Thursday, January 5, 2017

The Classics Club: The Time Machine by H.G. Wells

(about the Classics Club)

Why I Chose This Classic:
As the origin of the phrase "time machine" and credited as the earliest time travel novel, the Time Machine is a must read for fantasy and sci-fi fans.  It just took me a long time to get around to it. . .  I did read an abridged version as a pre-teen, though, in my defense.


What It Made Me Think:
I thought a lot about how commonplace the idea of time travel seems to me, in 2017, and yet how sensational the idea must have been in 1895.  Many of the ideas were original, or at least appearing in print for the first time, so it must have been astounding to most of the readers.  When able to step back from all my "knowledge" of time travel, and see it as a new thing, I got a real thrill out of Wells' story.

I was quite surprised at how much of the novel was used as a social commentary on socialism, the role of women/men in society, society in general, and industrialization.

I thought a good deal, after finishing the novel, about the direction of the future of humanity.

I think Wells was trying to make a point by the trip further into the future, but I'm not sure I fully grasped what he wanted to say.   I see it as a full circle, creature to man back to creature, but I'm not sure if that is all that was intended.

Why was there a stature of a Sphinx?  Why did Wells think that the symbolism of a Sphinx was so important that it would have survived all those centuries?  From what I read later, Wells even requested that a Sphinx be on the front cover of the first edition.  What riddle did the Time Traveler have to solve other than how to open the panels to retrieve his machine (which he never did)?

What It Made Me Feel:
I was disappointed by how the museum seemed to me to be a deus ex machina for the Time Traveler, and was quite relieved when most of the items gained from there were lost to him.
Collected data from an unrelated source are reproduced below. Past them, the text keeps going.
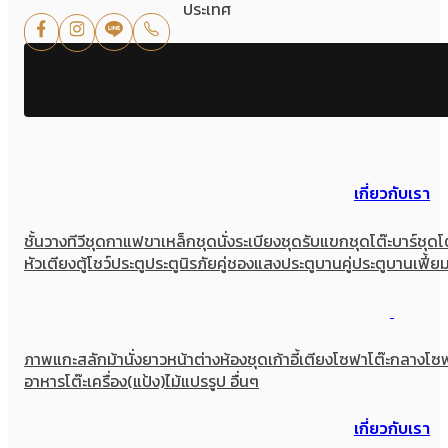
ประเทศ
เกี่ยวกับเรา
ชั้นวางทีวี
ชุดกาแฟขาเหล็ก
ชุดนั่งระเบียง
ชุดรับแขก
ชุดโต๊ะบาร์
ชุดโ
หัวเตียง
ตู้โชว์
ประตู
ประตูนิรภัยคู่ชองแสง
ประตูบานคู่
ประตูบานเฟี้ย
ภาพแกะสลัก
ม้านั่งยาว
หน้าต่าง
ห้องชุด
เก้าอี้
เตียง
โซฟา
โต๊ะกลางโซ
อาหาร
โต๊ะเครื่อง(แป้ง)
ไม้แปรรูป อื่นๆ
เกี่ยวกับเรา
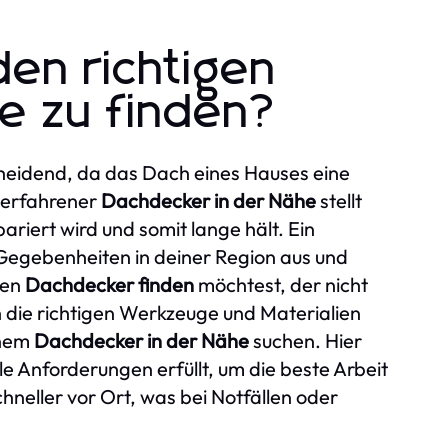
den richtigen
e zu finden?
cheidend, da das Dach eines Hauses eine
n erfahrener
Dachdecker in der Nähe
stellt
ariert wird und somit lange hält. Ein
n Gegebenheiten in deiner Region aus und
nen
Dachdecker finden
möchtest, der nicht
 die richtigen Werkzeuge und Materialien
inem
Dachdecker in der Nähe
suchen. Hier
e Anforderungen erfüllt, um die beste Arbeit
hneller vor Ort, was bei Notfällen oder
I was surprised at how sparse the action was.  I felt like there was so much more Wells could have written on the Eloi/Morlock situation.  I couldn't help but wonder what the book would've been like had Verne written it instead, with his magnificent powers of invention.

I also, quite frankly, felt that the Time Traveler should have been just a bit more upset and tried harder to find Weena.  Is that the Victorian view of Civilized Explorer and Noble Savage showing itself?

Notable Passages, Ideas or Themes:
Socialism, as I've mentioned, was a theme that Wells was attempting to portray in a positive light by showing the evil deterioration of industrialization.

Other themes were the innocence of Weena, lost to the violence of the offspring of industrialization, and the fire of civilization that ran out of control and burned the forest.  (I'm not fully certain what Wells meant by that, but it's too obvious to have been unintentional.)